The UCSC Genome Browser provides multiple ways for both individual users and larger genome centers to share data with collaborators or even the entire bioinformatics community. These sharing options are available on the My Data link on the home page. Custom Tracks allow users to display their own data as a separate annotation track in the browser. User data must be formatted in a standard data structure in order to be interpreted correctly by the browser. Many commonly used file formats are supported, including Browser Extensible Data (BED), Binary Alignment/Map (BAM), and Variant Call Format (VCF; Box 4.1). Small data files can be uploaded or pasted into the Genome Browser for personal use. Larger files must be saved on the user's web server and accessed by URL through the Genome Browser. As anyone with the URL can access the data, this method can be used to share data with collaborators. Alternatively, Custom Tracks , along with track configurations and settings, can be shared with selected collaborators using a named Session . Some groups choose to make their Sessions available to the world at large in My Data → Public Sessions . Finally, groups with very large datasets can host their data in the form of a Track Hub so that it can be viewed on the UCSC Genome Browser. When a Track Hub is paired with an Assembly Hub , it can be used to create a browser for a genome assembly not already hosted by UCSC.

Box 4.1Common File Types for Genomic Data

Both the UCSC and Ensembl Genome Browsers allow users to upload their own data so that they can be viewed in context with other genome-scale data. User data must be formatted in a commonly used data structure in order to be interpreted correctly by the browser.

Browser Extensible Data (BED) format is a tab-delimited format that is flexible enough to display many types of data. It can be used to display fairly simple features like the location of transcription binding factor sites, as well more complex ones like transcripts and their exons.

Binary Alignment/Map (BAM) format is the compressed binary version of the Sequence Alignment/Map (SAM) format. It is a compact format designed for use with very large files of nucleotide sequence alignments. Because it can be indexed, only the portion of the file that is needed for display is transferred to the browser.

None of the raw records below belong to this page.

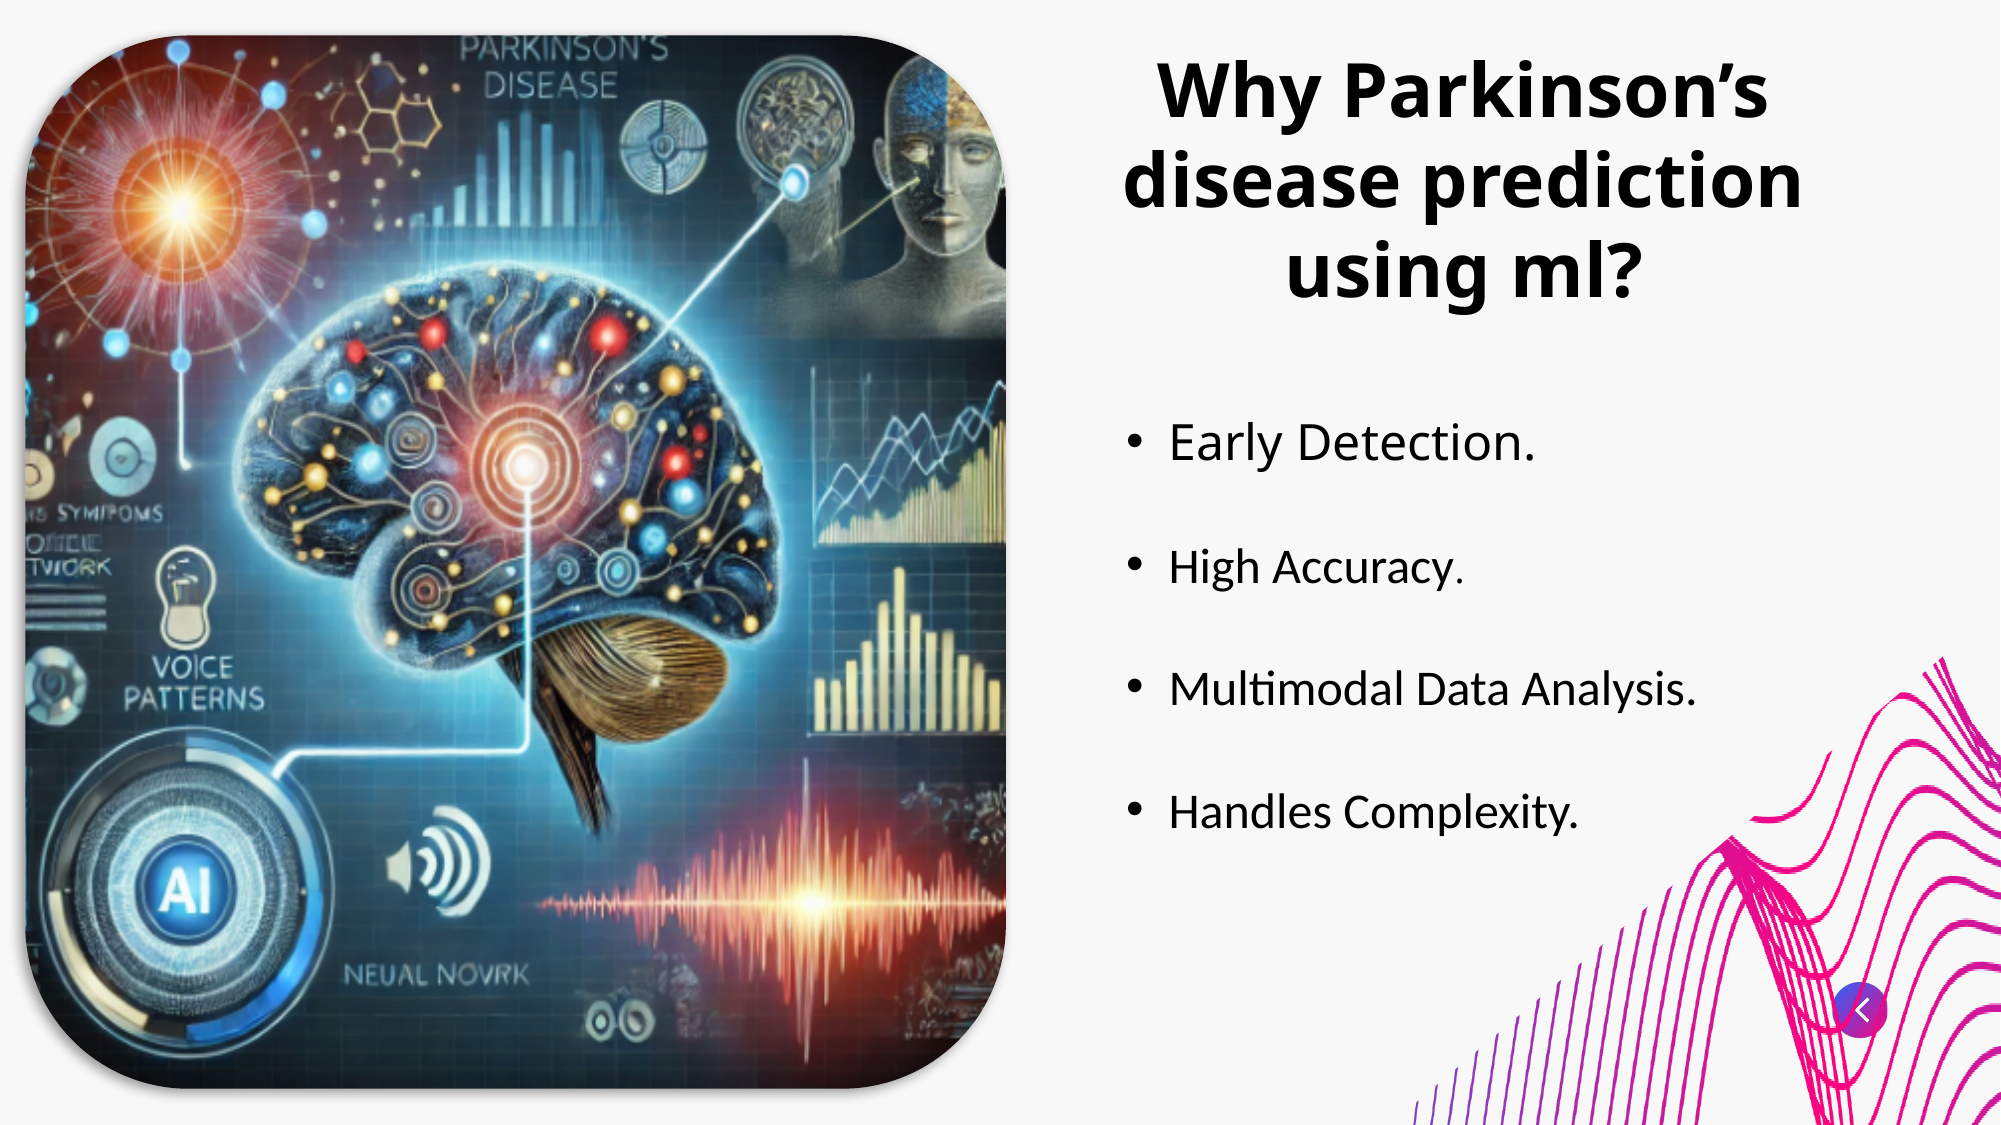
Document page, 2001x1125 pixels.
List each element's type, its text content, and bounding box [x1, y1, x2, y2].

text_box Why Parkinson’s disease prediction using ml? [1008, 35, 1923, 321]
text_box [1832, 982, 1888, 1038]
text_box [1389, 896, 2000, 1125]
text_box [1041, 111, 2000, 889]
picture [25, 35, 1007, 1089]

Many tools for next generation sequence analysis use BAM format as output or input.

Variant Call Format (VCF) is a flexible format for large files of variation data including single-nucleotide variants, insertions/deletions, copy number variants, and structural variants. Like BAM format, it is compressed and indexed, and only the portion of the file that is needed for display is transferred to the browser. Many tools for variant analysis use VCF format as output or input.

The UCSC Genome Browser home page lists commonly accessed tools, as well as a frequently updated news section that highlights major data and software updates. To reach the Genome Browser Gateway, the main entry point for text-based searches, click on the Gateway link on the home page ( Figure 4.1). The default assembly is the most recent human assembly, GRCh38, from December 2013. The genomes of other species can be selected from the phylogenetic tree on the left side of the Gateway page, or by typing their name in the selection box. On the human Gateway page, there is also the option to select one of four older human genome assemblies. Details about the GRCh38 assembly and instructions for searching are available on the Gateway page.

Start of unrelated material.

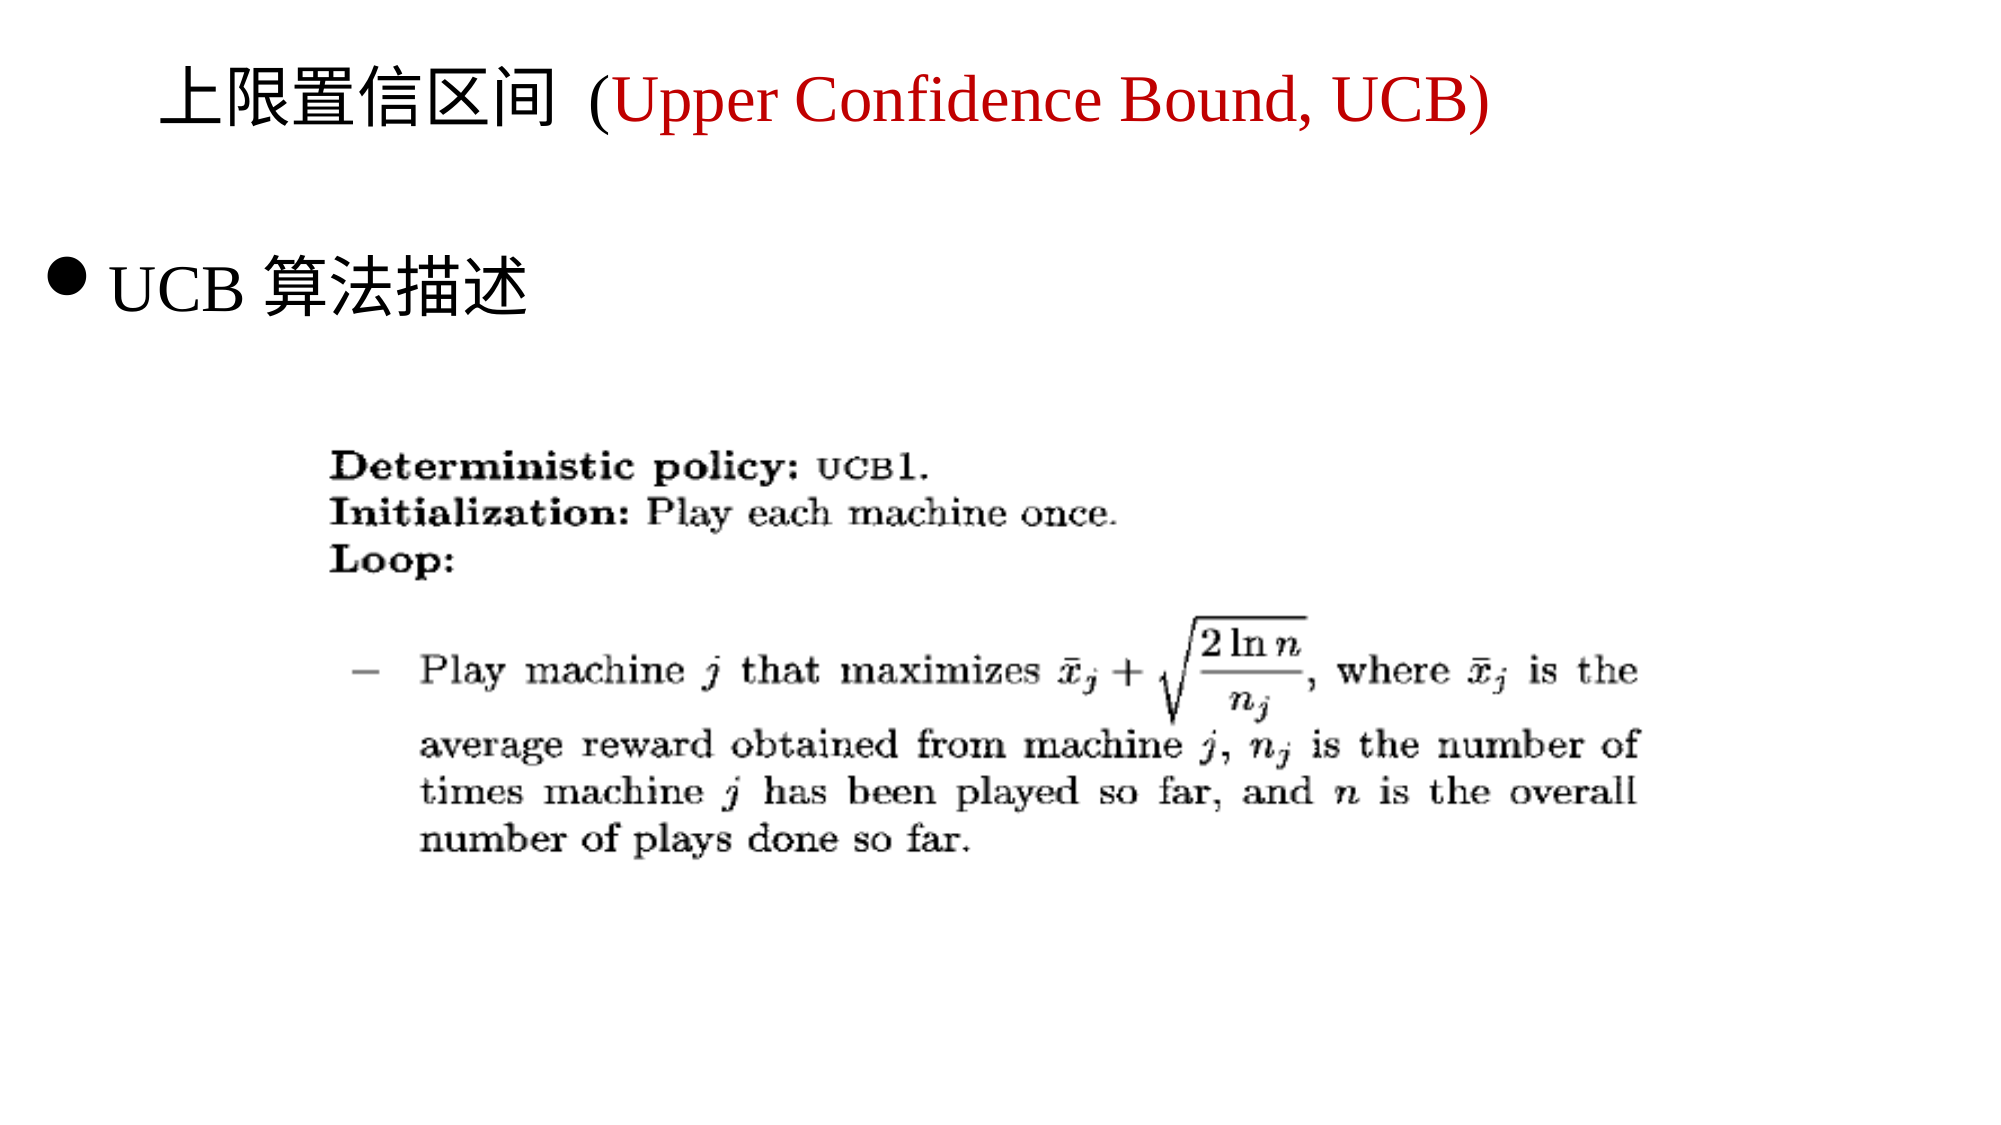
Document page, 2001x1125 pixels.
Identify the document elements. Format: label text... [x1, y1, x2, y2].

text_box UCB算法描述 [27, 192, 2000, 332]
title 上限置信区间 (Upper Confidence Bound, UCB) [142, 46, 1785, 155]
picture [310, 403, 1658, 918]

To perform a search, enter text into the Position/Search Term box. If the query maps to a unique position in the genome, such as a search for a particular chromosome and position, the Go button links directly to the Genome Browser. However, if there is more than one hit for the query, such as a search for the term metalloprotease, the resulting page will contain a list of results that all contain that term. For some species, the terms have been indexed, and typing a gene symbol into the search box will bring up a list of possible matches. In this example, we will search for the human hypoxia inducible factor 1 alpha subunit ( HIF1A ) gene ( Figure 4.1), which produces a single hit on GRCh38.